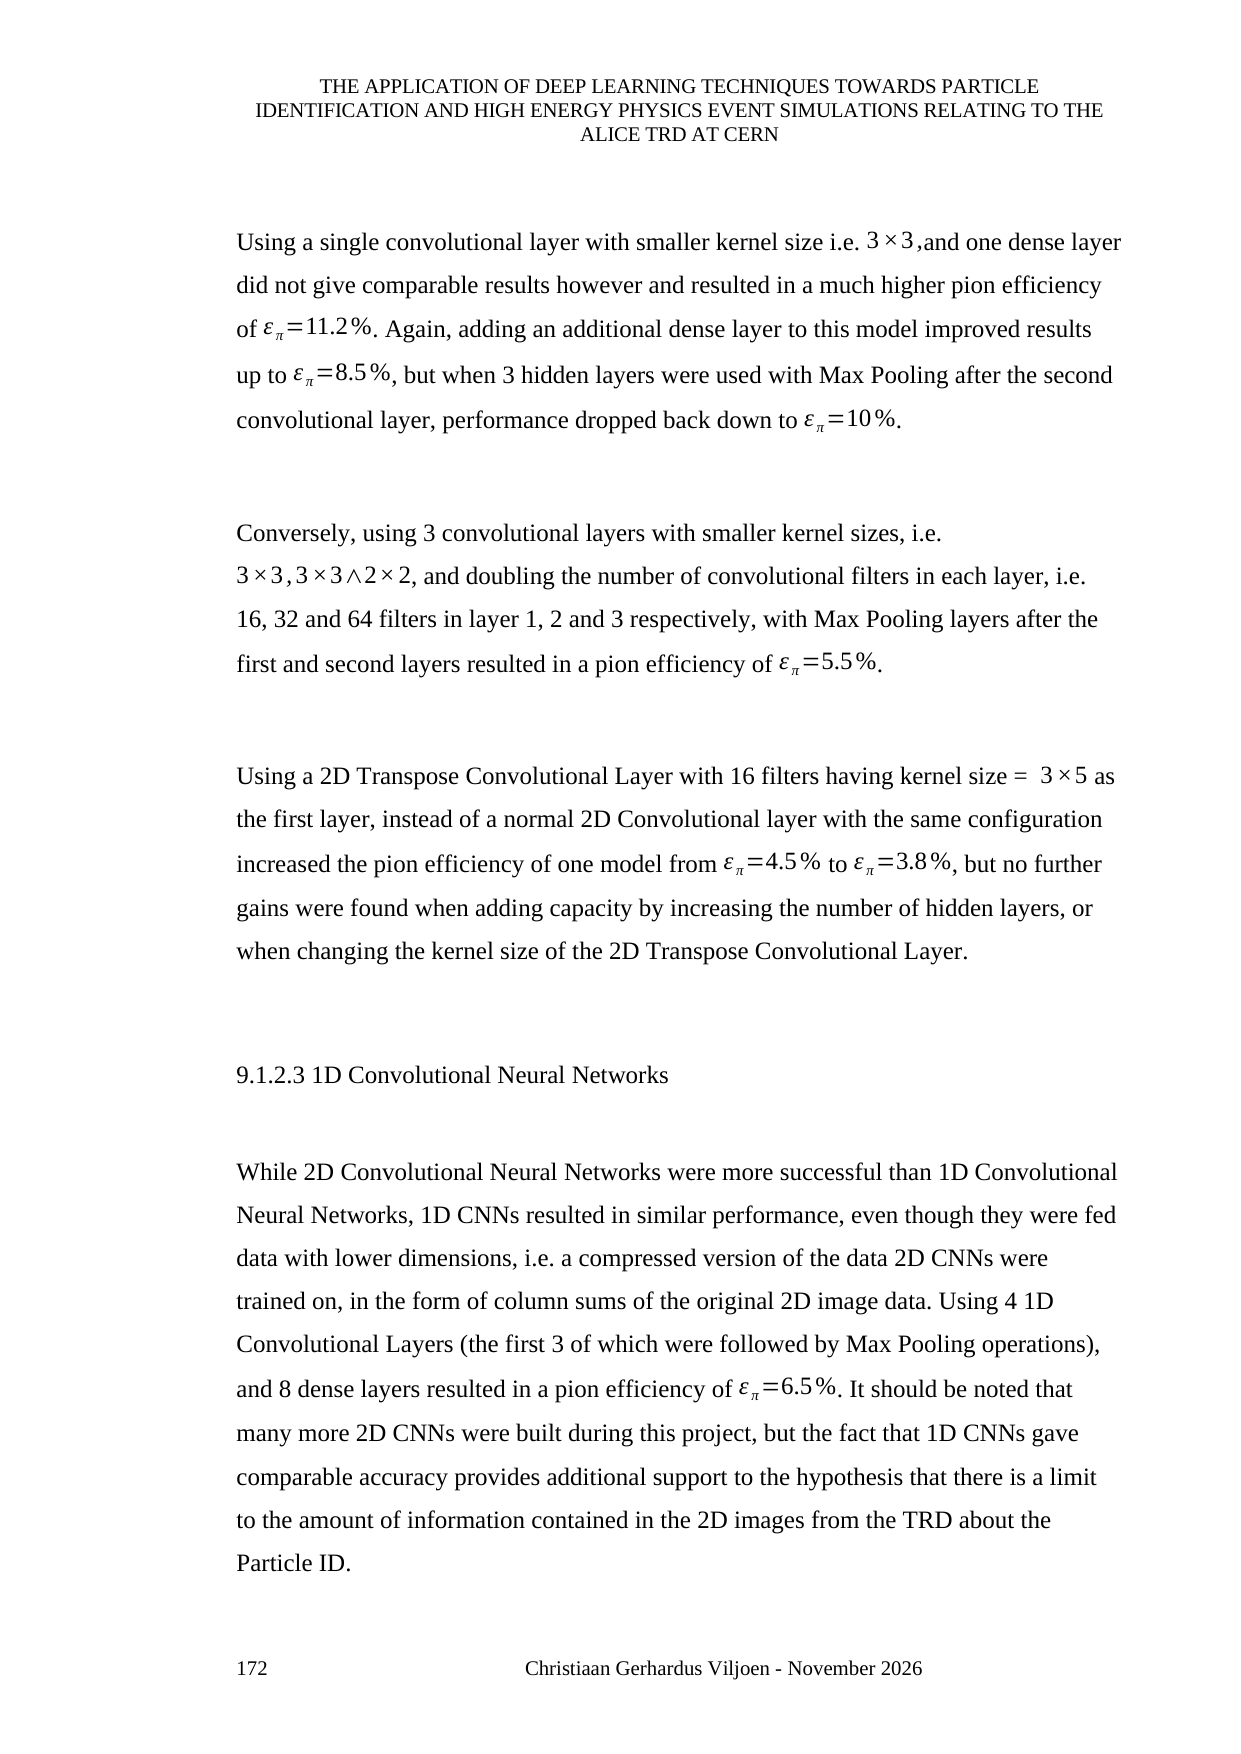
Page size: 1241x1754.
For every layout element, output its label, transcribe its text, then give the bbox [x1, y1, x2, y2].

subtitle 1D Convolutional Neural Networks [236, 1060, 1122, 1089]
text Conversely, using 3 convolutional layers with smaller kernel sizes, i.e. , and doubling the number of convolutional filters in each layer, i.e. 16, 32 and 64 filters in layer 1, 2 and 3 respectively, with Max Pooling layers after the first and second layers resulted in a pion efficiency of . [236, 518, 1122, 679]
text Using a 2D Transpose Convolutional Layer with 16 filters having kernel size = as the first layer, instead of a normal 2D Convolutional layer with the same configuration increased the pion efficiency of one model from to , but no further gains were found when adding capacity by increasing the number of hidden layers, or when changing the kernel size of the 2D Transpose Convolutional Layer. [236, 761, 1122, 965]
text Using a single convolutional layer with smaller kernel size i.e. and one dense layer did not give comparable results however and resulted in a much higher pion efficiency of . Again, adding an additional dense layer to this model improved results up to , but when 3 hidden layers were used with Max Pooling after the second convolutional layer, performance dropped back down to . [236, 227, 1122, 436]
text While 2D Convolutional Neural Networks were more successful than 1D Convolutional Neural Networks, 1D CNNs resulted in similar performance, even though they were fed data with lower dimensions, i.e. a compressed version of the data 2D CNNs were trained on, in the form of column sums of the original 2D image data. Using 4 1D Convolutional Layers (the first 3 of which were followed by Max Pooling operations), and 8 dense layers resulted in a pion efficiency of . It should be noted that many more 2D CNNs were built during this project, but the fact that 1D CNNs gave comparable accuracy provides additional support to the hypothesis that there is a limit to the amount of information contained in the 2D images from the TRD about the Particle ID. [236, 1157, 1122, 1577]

════

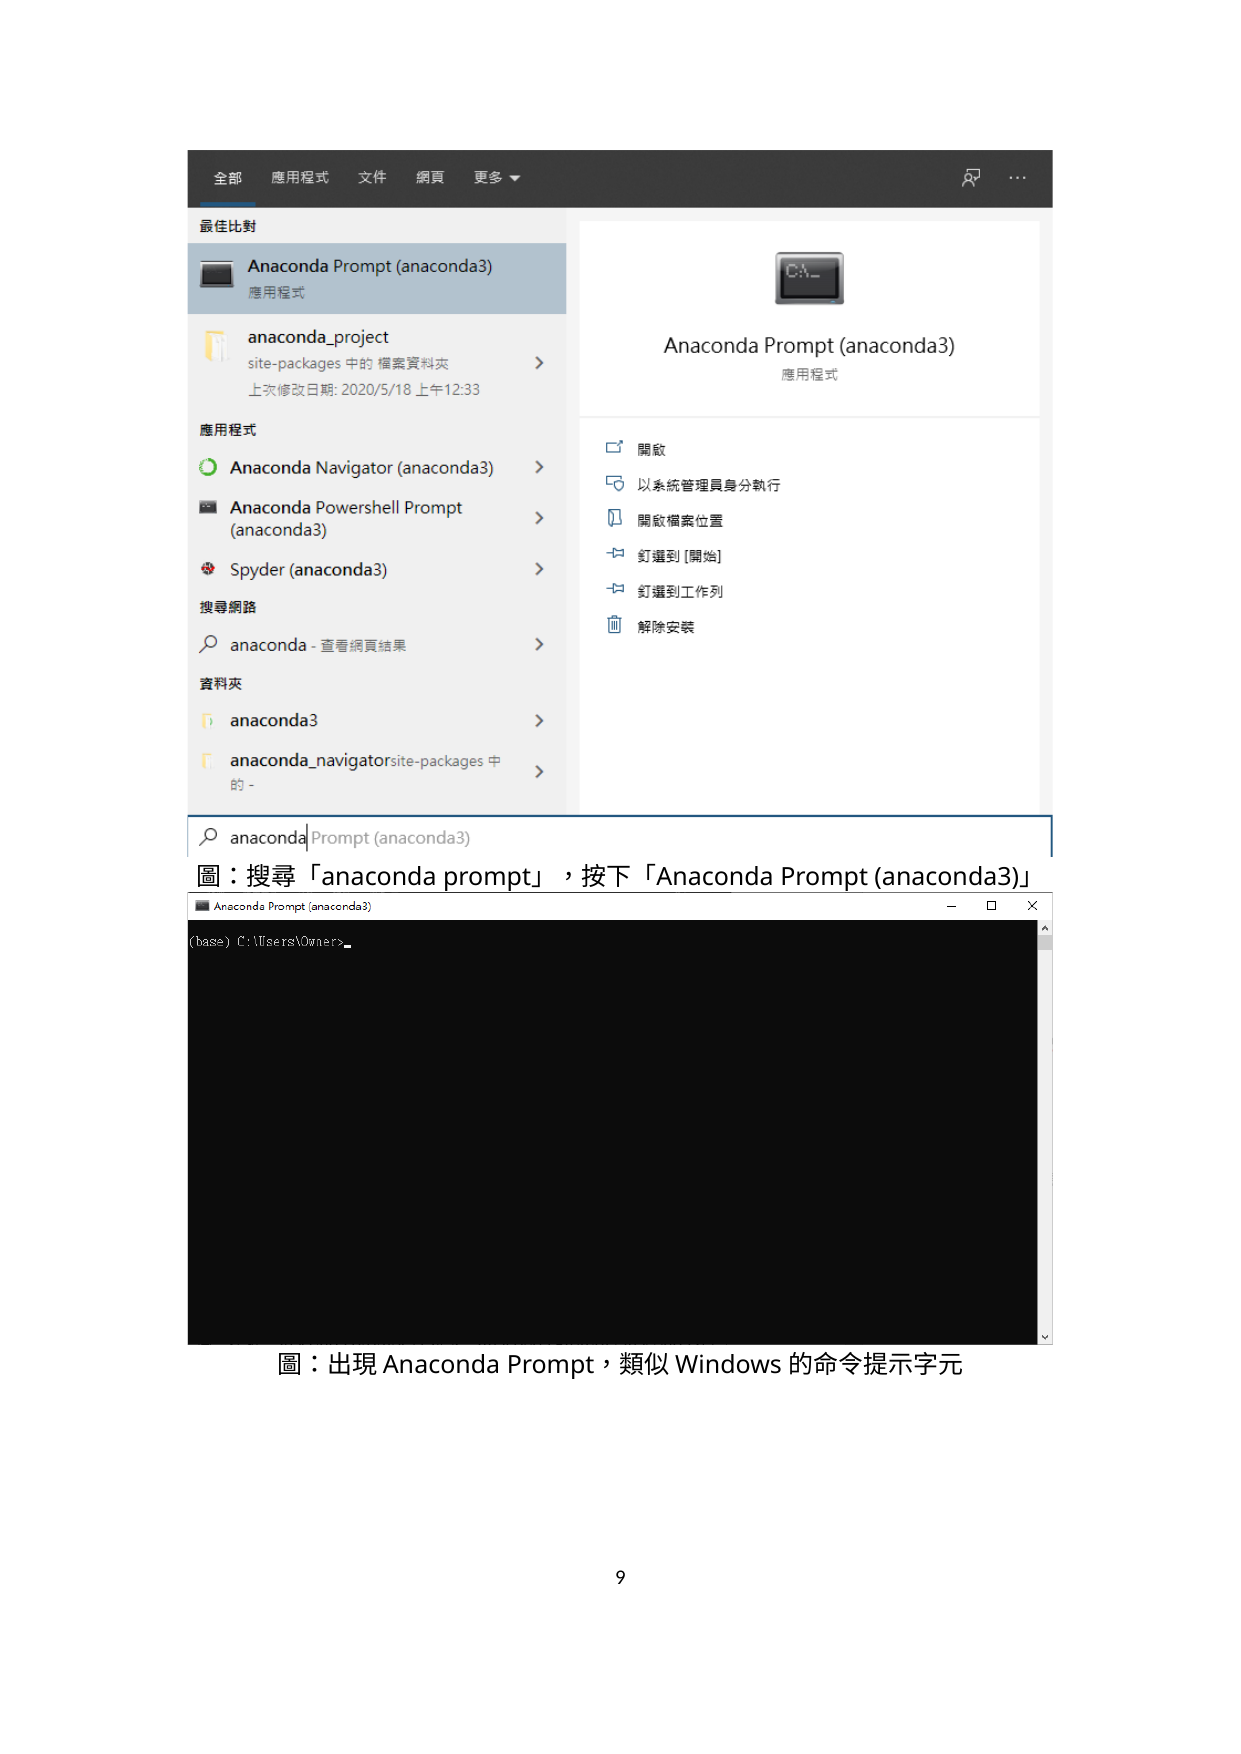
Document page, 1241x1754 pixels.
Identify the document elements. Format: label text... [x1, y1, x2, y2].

════

How to complete this task: Keeping every character as it is, restate the lines above that run from the line with "Document page, 1241x1754 pixels." through the line with "Identify the document", both included, and nothing else.

Output of the task:
Document page, 1241x1754 pixels.
Identify the document elements. Format: label text... [x1, y1, x2, y2].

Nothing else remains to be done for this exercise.